Alors que de nombreuses associations sont en difficultés, voire vont disparaitre, du fait de la pandémie, l’État en profite pour accélérer la mise en œuvre de son plan de restructuration de la vie associative. Son projet va au-delà d’une simple réforme puisqu’il s’agit d’un bouleversement politique systémique d’un pan entier de l’organisation de la vie sociale du pays : la vie associative.
En plein confinement, la mission « Accélérer les alliances stratégiques entre associations et entreprises » a remis sa note de synthèse à Gabriel Attal, alors secrétaire d’État. Dans ce texte on retrouve, en concentré et en accéléré, tous les ingrédients du projet gouvernemental de privatisation de la vie associative et de remplacement des subventions publiques par les financements d’entreprises : le mécénat, les cagnottes, les dons (comme dans le sport avec l’opération « soutiens ton club ») et autres formes de la philanthropie à la française.
En effet, l’objectif est de proposer un financement entièrement tourné vers les fonds privés, à la fois par les dons de sommes défiscalisées et par le par le don de compétences c’est-à-dire la possibilité de détacher des journées de travail de salarié·es des entreprises vers les associations. L’État ne devient plus alors qu’un « facilitateur » et un opérateur technique.
C’est un changement sociétal majeur. Il abandonne sa mission régalienne de garant des solidarités en confiant le financement de l’action publique aux entreprises et aux donateur·trices. Il mobilise l’Éducation nationale à former dès le plus jeune âge les enfants et les jeunes à la philanthropie et la charité qui sont l’inverse de la solidarité. Elles ne sont qu’initiatives individuelles alors que la solidarité est éminemment collective.
Sarah El Haïry est aujourd’hui au gouvernement celle qui est chargée de ce projet. Or, en 2018, elle était rapporteuse d’une proposition de loi sur… le financement des associations. Et, plus que cela, elle a remis au gouvernement, alors qu’elle était encore députée, un rapport en juin 2020 intitulé… Pour une philanthropie à la française.
Ce projet libéral nous concerne toutes et tous !
Le poids sociétal de la vie associative (Source : Ministère de l’Éducation et de la Jeunesse, 2018) est très important dans notre pays qui compte :
- 1,5 millions d’associations
- 1,8 millions de salarié·es (1,3 millions ETP), soit 10 % de l’emploi privé en France
- 163 000 associations employeuses
- 110 milliards d’euros de budget, soit 5 % du PIB
- 39 milliards d’euros de salaires distribués
- 22 millions de bénévoles
Alors que la demande des citoyen·nes de peser sur les choix et les décisions de l’État n’a jamais été aussi forte (gilets jaunes, lutte pour le climat, lutte contre les discriminations,…), le gouvernement s’attaque à un des outils de l’émancipation et à son maillage territorial.

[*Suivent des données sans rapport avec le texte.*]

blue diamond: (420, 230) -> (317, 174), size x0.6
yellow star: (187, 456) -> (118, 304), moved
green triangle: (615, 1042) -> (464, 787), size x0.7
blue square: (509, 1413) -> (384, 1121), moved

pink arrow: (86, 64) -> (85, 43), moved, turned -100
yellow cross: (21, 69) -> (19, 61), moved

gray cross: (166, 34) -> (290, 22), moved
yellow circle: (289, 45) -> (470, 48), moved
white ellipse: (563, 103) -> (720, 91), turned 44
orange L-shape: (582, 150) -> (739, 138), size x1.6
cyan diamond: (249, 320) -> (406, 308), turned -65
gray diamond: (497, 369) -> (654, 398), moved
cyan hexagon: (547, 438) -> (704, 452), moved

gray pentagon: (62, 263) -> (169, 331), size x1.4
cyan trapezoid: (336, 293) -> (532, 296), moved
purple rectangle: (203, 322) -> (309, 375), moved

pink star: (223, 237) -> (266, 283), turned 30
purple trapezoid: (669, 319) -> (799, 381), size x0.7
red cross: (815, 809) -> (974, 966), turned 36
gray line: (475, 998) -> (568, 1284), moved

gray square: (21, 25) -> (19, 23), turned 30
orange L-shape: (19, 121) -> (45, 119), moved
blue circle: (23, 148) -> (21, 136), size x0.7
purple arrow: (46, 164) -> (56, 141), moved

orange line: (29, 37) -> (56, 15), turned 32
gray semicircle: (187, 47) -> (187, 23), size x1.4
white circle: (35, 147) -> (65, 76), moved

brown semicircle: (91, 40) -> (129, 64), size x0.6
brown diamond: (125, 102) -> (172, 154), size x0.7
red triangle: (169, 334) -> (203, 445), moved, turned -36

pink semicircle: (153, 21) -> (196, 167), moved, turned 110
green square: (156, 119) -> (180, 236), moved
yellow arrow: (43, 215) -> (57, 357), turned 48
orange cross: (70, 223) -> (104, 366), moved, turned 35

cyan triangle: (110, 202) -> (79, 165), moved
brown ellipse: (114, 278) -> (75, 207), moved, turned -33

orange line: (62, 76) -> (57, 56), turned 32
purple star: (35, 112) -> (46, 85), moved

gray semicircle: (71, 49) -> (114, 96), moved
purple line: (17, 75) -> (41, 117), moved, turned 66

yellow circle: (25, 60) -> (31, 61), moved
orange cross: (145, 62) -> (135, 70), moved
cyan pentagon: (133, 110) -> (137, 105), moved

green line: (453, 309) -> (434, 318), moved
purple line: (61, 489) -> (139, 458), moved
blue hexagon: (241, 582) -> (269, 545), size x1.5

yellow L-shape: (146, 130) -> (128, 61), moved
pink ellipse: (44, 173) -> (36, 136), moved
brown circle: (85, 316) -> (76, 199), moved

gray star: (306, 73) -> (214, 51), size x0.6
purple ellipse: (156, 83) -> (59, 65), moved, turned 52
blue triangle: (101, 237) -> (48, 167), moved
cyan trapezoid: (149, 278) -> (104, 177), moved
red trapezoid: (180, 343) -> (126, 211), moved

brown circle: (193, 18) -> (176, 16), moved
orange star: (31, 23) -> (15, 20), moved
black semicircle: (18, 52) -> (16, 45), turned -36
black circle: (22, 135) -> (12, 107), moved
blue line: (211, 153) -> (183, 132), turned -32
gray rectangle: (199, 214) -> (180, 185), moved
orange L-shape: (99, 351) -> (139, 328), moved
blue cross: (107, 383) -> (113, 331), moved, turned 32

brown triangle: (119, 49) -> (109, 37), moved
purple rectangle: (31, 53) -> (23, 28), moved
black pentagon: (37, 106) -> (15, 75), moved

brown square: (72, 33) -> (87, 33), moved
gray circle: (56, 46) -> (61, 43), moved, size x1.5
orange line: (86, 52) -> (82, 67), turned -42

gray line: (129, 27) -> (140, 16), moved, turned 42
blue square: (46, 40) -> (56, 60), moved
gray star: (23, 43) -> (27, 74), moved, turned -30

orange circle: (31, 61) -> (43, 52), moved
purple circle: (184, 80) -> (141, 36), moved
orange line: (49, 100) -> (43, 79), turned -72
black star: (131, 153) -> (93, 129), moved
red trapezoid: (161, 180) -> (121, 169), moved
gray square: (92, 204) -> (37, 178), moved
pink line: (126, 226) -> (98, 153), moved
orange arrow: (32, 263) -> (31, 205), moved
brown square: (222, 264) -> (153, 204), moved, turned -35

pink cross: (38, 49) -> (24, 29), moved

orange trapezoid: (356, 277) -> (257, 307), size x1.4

Il y a une grande similitude entre ce plan de privatisation de la vie associative et les politiques qui mettent à mal nos services publics : des partenariats public/privé dévastateurs, des financements par appels à projets ou par action. Lutter contre ce projet gouvernemental, c’est donc lutter contre des choix ultralibéraux de ce gouvernement qui impactent les conditions de travail des travailleur·ses du secteur et la qualité de la vie quotidienne, collective et démocratique de toutes et tous.
Pour la FERC-CGT, notre lutte consiste aussi à défendre et développer l’accès de toutes et tous aux besoins fondamentaux, dont font partie à part entière l’éducation, la culture, le sport.